Substitute $21.5\text{kpsi}$ for $\sigma$ and $5.09\text{kpsi}$ for $\tau$ n Equation (XXVIII).

$\begin{array}{c}{\sigma }_2=\frac{21.5\text{kpsi}}{2}-\sqrt{{\left(\frac{21.5\text{kpsi}}{2}\right)}^2+5.09{\text{kpsi}}^2}\\ =-1.14\text{kpsi}\end{array}$

Substitute $21.5\text{kpsi}$ for $\sigma$ and $5.09\text{kpsi}$ for $\tau$ in Equation (XXIX).

$\begin{array}{c}{\tau }_{\max }=\sqrt{{\left(\frac{21.5\text{kpsi}}{2}\right)}^2+{\left(5.09\text{kpsi}\right)}^2}\\ =11.9\text{kpsi}\end{array}$

Refer to the Table A-20 “Deterministic ASTM Minimum Tensile and Yield Strengths for Some Hot-Rolled (HR) and Cold-Drawn (CD) Steels” and obtain $S_y=54\text{kpsi}$ for $1018$ CD steel.

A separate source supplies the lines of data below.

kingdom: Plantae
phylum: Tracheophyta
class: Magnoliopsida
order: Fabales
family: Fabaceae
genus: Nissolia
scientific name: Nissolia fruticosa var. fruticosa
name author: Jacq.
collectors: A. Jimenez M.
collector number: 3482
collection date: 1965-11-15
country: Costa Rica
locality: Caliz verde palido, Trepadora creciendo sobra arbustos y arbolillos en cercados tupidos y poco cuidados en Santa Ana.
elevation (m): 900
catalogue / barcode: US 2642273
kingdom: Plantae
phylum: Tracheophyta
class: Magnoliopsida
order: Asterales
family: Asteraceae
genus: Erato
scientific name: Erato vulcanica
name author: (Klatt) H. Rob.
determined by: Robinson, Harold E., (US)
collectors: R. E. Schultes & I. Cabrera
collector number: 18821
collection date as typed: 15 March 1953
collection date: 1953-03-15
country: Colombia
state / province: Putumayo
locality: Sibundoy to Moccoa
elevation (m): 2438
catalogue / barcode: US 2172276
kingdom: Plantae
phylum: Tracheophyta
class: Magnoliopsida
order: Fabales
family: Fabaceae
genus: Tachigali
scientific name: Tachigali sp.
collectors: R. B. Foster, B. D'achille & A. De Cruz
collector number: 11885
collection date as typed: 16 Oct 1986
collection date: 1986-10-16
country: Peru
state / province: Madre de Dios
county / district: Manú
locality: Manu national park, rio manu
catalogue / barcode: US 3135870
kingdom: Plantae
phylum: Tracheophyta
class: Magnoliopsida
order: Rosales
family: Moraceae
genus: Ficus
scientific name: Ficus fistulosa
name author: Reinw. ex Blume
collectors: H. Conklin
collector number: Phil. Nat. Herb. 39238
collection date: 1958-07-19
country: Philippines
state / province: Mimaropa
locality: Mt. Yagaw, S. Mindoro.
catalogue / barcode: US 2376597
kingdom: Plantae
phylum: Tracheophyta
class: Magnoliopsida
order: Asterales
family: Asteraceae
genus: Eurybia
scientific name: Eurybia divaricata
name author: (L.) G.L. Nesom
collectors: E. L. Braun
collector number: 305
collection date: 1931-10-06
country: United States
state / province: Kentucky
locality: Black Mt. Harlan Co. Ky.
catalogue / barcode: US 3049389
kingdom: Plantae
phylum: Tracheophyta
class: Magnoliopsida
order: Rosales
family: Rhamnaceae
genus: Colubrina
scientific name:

Substitute $22.6\text{kpsi}$ for ${\sigma }_1$, $54\text{kpsi}$ for $S_y$ and $\left(-1.14\text{kpsi}\right)$ for ${\sigma }_2$ in the Equation (XXX).

$\begin{array}{c}n=\frac{54\text{kpsi}}{22.6\text{kpsi}-\left(-1.14\text{kpsi}\right)}\\ =2.274\\ \approx 2.27\end{array}$

Thus, the factor of safety for yielding from maximum-shear-stress theory is $2.27$.

Substitute $22.6\text{kpsi}$ for ${\sigma }_1$, $54\text{kpsi}$ for $S_y$ and $\left(-1.14\text{kpsi}\right)$ for ${\sigma }_2$ in the Equation (XXXII).

$\begin{array}{c}n=\frac{54\text{kpsi}}{{\left({\left(22.6\text{kpsi}\right)}^2-\left(22.6\text{kpsi}\right)\cdot \left(-1.14\text{kpsi}\right)+{\left(-1.14\text{kpsi}\right)}^2\right)}^{\frac{1}{2}}}\\ =2.328\\ \approx 2.33\end{array}$

Thus, the factor of safety for yielding from distortion-energy theory is $2.33$.